New Zealand Parliament
| Years | Term | Electorate | List | Party |  |
|---|---|---|---|---|---|
| 2022–2023 | 53rd | List | 56 |  | Labour |
| 2026–present | 54th | List | 32 |  | Labour |

===First term, 2022-2023===
Despite the loss, Rosewarne became a Member of Parliament in July 2022, following the resignation of Kris Faafoi. His maiden speech, given on 27 July, recounted how he found his way to politics and the Labour Party after receiving state-funded treatment for otherwise-terminal cancer in 2014.

Rosewarne was initially appointed as a Labour member on the transport and infrastructure committee. In 2023, he sat on the foreign affairs, defence and trade committee, the education and workforce committee, and the finance and expenditure committee. He put himself forward for the Labour nomination in the seat of for the 2023 general election to replace the retiring Poto Williams, but was unsuccessful.

Rosewarne ran for a third time in Waimakariri in 2023, but lost to Doocey again. His position of 32 on the Labour Party list was not high enough to see him reelected. Following Labour's election defeat, he expressed regrets at the loss of perks that came with his job as a Member of Parliament including his Air New Zealand Koru Club privileges.
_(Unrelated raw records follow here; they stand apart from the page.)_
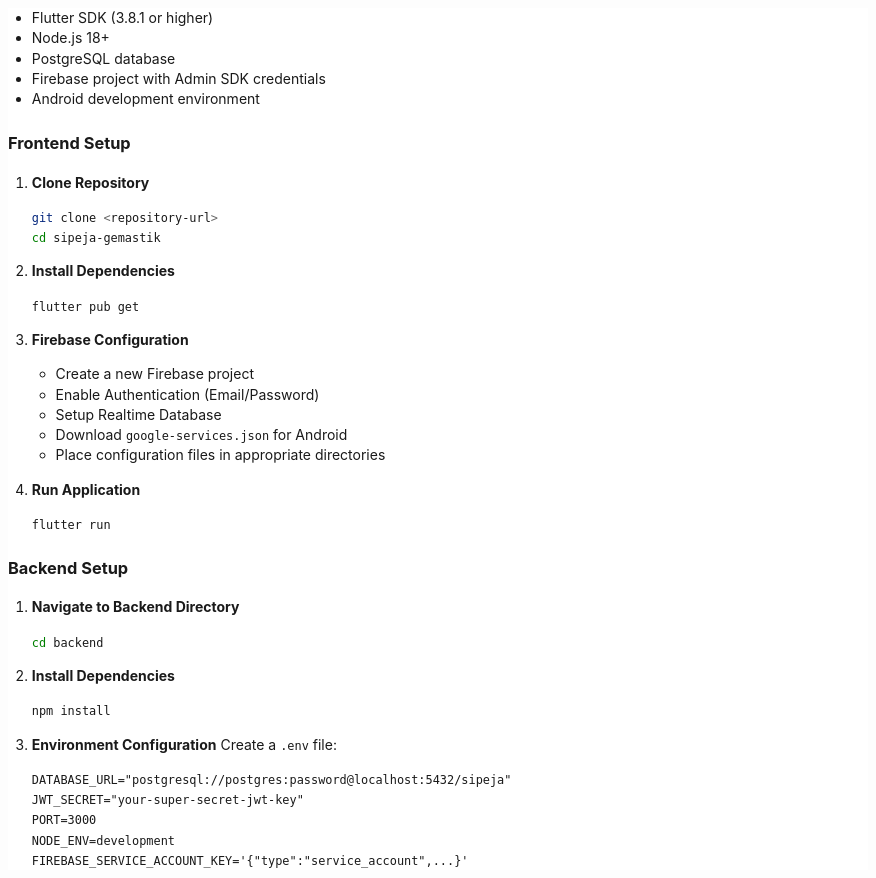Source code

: - Flutter SDK (3.8.1 or higher)
- Node.js 18+
- PostgreSQL database
- Firebase project with Admin SDK credentials
- Android development environment

### Frontend Setup

1. **Clone Repository**

   ```bash
   git clone <repository-url>
   cd sipeja-gemastik
   ```

2. **Install Dependencies**

   ```bash
   flutter pub get
   ```

3. **Firebase Configuration**

   - Create a new Firebase project
   - Enable Authentication (Email/Password)
   - Setup Realtime Database
   - Download `google-services.json` for Android
   - Place configuration files in appropriate directories

4. **Run Application**
   ```bash
   flutter run
   ```

### Backend Setup

1. **Navigate to Backend Directory**

   ```bash
   cd backend
   ```

2. **Install Dependencies**

   ```bash
   npm install
   ```

3. **Environment Configuration**
   Create a `.env` file:

   ```env
   DATABASE_URL="postgresql://postgres:password@localhost:5432/sipeja"
   JWT_SECRET="your-super-secret-jwt-key"
   PORT=3000
   NODE_ENV=development
   FIREBASE_SERVICE_ACCOUNT_KEY='{"type":"service_account",...}'
   ```
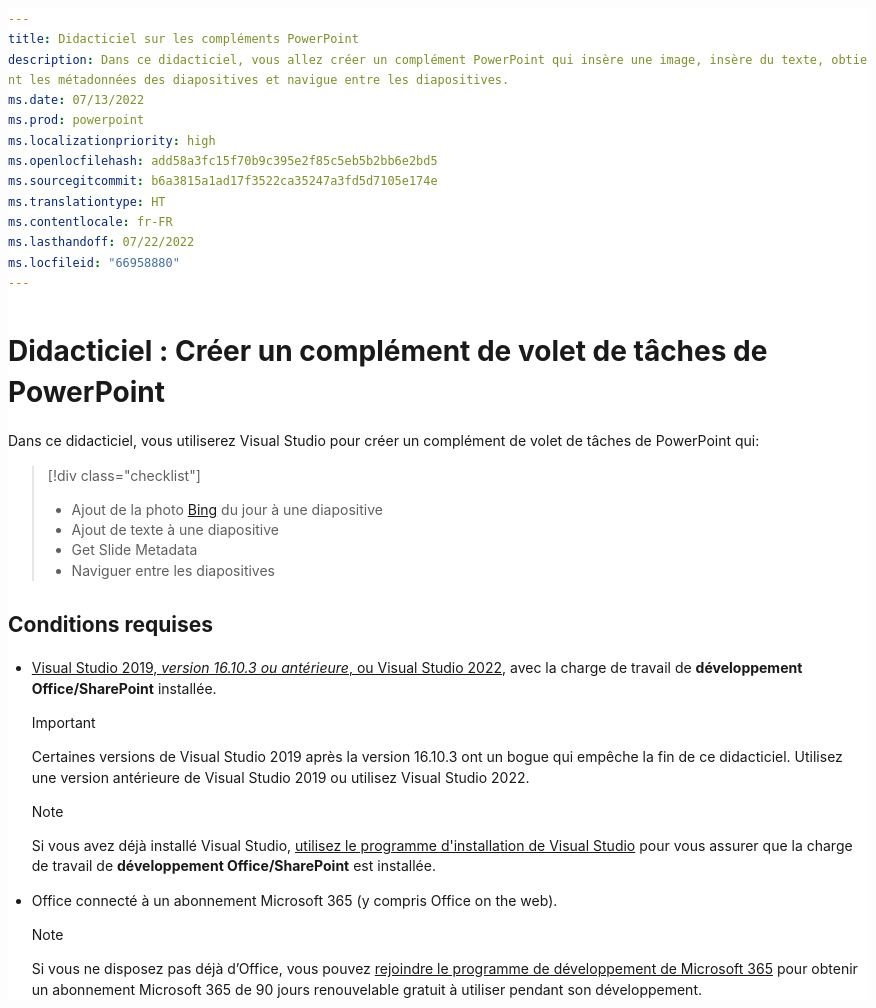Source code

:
 ```yaml
---
title: Didacticiel sur les compléments PowerPoint
description: Dans ce didacticiel, vous allez créer un complément PowerPoint qui insère une image, insère du texte, obtient les métadonnées des diapositives et navigue entre les diapositives.
ms.date: 07/13/2022
ms.prod: powerpoint
ms.localizationpriority: high
ms.openlocfilehash: add58a3fc15f70b9c395e2f85c5eb5b2bb6e2bd5
ms.sourcegitcommit: b6a3815a1ad17f3522ca35247a3fd5d7105e174e
ms.translationtype: HT
ms.contentlocale: fr-FR
ms.lasthandoff: 07/22/2022
ms.locfileid: "66958880"
---
```

# <a name="tutorial-create-a-powerpoint-task-pane-add-in"></a>Didacticiel : Créer un complément de volet de tâches de PowerPoint

Dans ce didacticiel, vous utiliserez Visual Studio pour créer un complément de volet de tâches de PowerPoint qui:

> [!div class="checklist"]
>
> - Ajout de la photo [Bing](https://www.bing.com) du jour à une diapositive
> - Ajout de texte à une diapositive
> - Get Slide Metadata
> - Naviguer entre les diapositives

## <a name="prerequisites"></a>Conditions requises

- [Visual Studio 2019, *version 16.10.3 ou antérieure*, ou Visual Studio 2022](https://www.visualstudio.com/vs/), avec la charge de travail de **développement Office/SharePoint** installée.

    > [!IMPORTANT]
    > Certaines versions de Visual Studio 2019 après la version 16.10.3 ont un bogue qui empêche la fin de ce didacticiel. Utilisez une version antérieure de Visual Studio 2019 ou utilisez Visual Studio 2022.

    > [!NOTE]
    > Si vous avez déjà installé Visual Studio, [utilisez le programme d'installation de Visual Studio](/visualstudio/install/modify-visual-studio) pour vous assurer que la charge de travail de **développement Office/SharePoint** est installée.

- Office connecté à un abonnement Microsoft 365 (y compris Office on the web).

    > [!NOTE]
    > Si vous ne disposez pas déjà d’Office, vous pouvez [ rejoindre le programme de développement de Microsoft 365](https://developer.microsoft.com/office/dev-program) pour obtenir un abonnement Microsoft 365 de 90 jours renouvelable gratuit à utiliser pendant son développement.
===Second term, 2026-present===
After Labour List MP Peeni Henare announced in early February 2026 that he would resign in the following weeks, the Labour Party announced that Rosewarne would be his replacement in Parliament. In a shadow cabinet reshuffle on 11 March, Rosewarne gained the rural communities and small businesses portfolios in the Shadow Cabinet of Chris Hipkins, although he was not officially declared elected by the Electoral Commission until 16 March 2026.

==Personal life==
He lives in Waimakariri with his wife and their two children. In 2014, Rosewarne was diagnosed with leukaemia and took immunotherapy drugs in order to beat the condition which would have otherwise been terminal.